Nüfusumuz arttıkça yıldan yıla olan büyüme de daha belirgin hal alacak. Ayrıca işgücüne katılma oranı artış eğiliminde. Her ne kadar hala gelişmiş Batı ekonomilerinin çok çok altında bir işgücüne katılma oranına sahipsek de, bu oran giderek artıyor. Örneğin 2005 yılında yüzde 45 düzeyinde bulunan işgücüne katılma oranı geçen yıl yüzde 52'ye çıktı.

Bu oranın Batı ekonomilerinde yüzde 70'ler dolayında seyrettiğini, dolayısıyla Türkiye'de işsizlik oranının çalışmak isteyenlerin, yani işgücüne katılanların azlığı sayesinde bu düzeyde bulunduğunu da unutmamak gerekiyor. Bizde işgücüne katılma oranı bırakın yüzde 70'leri, yüzde 60'a bile çıksa işsizlik oranımız bir anda yüzde 20'leri aşar.

Bir yandan nüfusun artmakta olduğu, diğer yandan çalışmak isteyenlerin giderek artacağı gerçeği karşısında bizim işsizliği aşağı çekebilmek için her yıl bir milyondan fazla yeni istihdam yaratmamız gerekiyor. Ya da şöyle söyleyelim. Her yıl bir milyon istihdam yaratabilirsek, işsizlik oranı anlamında yerimizde sayacağız. Çift haneye ulaşan işsizliği azaltabilmemiz yegane yolu, her yıl bir milyonu aşan istihdam yaratmaktan geçiyor.

ÖTV sıfırlandı, beyaz eşyaya ilgi tüketici güvenine bile yansıdı

Beyaz eşyadaki ÖTV'nin şubat ayı başında sıfıra çekilmesinin satışlar üstündeki olumlu etkisi kendini hemen göstermişti. Vergi indiriminin tüketicinin ekonomiye güvenine de yansıdığı belirlendi.
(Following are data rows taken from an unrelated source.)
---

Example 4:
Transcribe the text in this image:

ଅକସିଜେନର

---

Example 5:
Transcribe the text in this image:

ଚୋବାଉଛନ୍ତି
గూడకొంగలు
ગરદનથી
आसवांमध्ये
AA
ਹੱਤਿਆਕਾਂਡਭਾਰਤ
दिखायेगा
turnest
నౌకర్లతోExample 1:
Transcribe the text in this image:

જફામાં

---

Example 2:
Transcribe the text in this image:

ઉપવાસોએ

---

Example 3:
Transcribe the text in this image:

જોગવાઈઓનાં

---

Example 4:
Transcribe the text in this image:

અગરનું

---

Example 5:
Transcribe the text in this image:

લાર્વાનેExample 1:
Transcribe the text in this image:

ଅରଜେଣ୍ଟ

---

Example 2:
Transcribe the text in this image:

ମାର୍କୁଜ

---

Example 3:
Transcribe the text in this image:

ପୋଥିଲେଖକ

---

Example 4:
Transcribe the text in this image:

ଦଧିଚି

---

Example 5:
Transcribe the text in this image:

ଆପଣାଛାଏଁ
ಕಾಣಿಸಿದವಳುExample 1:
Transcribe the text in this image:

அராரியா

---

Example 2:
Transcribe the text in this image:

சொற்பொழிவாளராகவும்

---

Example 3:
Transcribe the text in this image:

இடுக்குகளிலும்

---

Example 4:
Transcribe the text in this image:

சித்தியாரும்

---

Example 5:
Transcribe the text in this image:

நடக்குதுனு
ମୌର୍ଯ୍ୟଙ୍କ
TÜİK'in dün açıkladığı tüketici güven endeksi, mart ayında şubata göre yüzde 3.2 arttı. Ancak, endeks kapsamında asıl dikkat çeken gelişme, "mevcut dönemin dayanıklı tüketim malı satın almaya uygun olup olmadığına" ilişkin soruya verilen yanıtta kendini gösterdi. Tüketicilerin verdiği yanıtlarla oluşan ve mevcut dönemin dayanıklı tüketim malı almak için uygun olduğunu ortaya koyan endeks mart ayında yüzde 17.6 arttı. Aynı endekste şubat ayında da yüzde 12.4'lük bir artış kaydedilmişti.

Ne var ki vatandaş, "mevcut dönem dayanıklı tüketim malı almaya uygun" derken, "gelecek on iki aylık dönemde dayanıklı tüketim malı için harcama yapma düşüncesi" sorulduğunda çok daha farklı bir yaklaşım sergiliyor.
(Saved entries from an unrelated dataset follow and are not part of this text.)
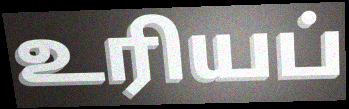
உரியப்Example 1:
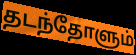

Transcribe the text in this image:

தடந்தோளும்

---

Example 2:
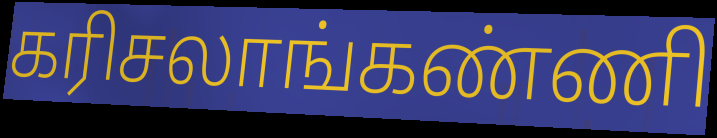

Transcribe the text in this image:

கரிசலாங்கண்ணி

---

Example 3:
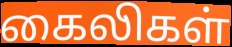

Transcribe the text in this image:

கைலிகள்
Şubatta, "mevcut dönem dayanıklı tüketim malı almak uygun" diyenlerin endeksi yüzde 12.4 artmıştı. Ama "gelecek on iki ayda bu mallar için harcama yapacağını belirtenlerin endeksi" yalnızca yüzde 1.2 arttı. Aynı şekilde martta alım uygun diyenlerin endeksi yüzde 17.6 artarken, alımı düşünenlerin endeksi yalnızca yüzde 0.9 artış gösterdi.

Anlaşılan vatandaş "alım için uygun zaman" diyor, ama ya kendisinde o alımı gerçekleştirebilecek gücü pek görmüyor ya da alım yapmaya gerek duymuyor.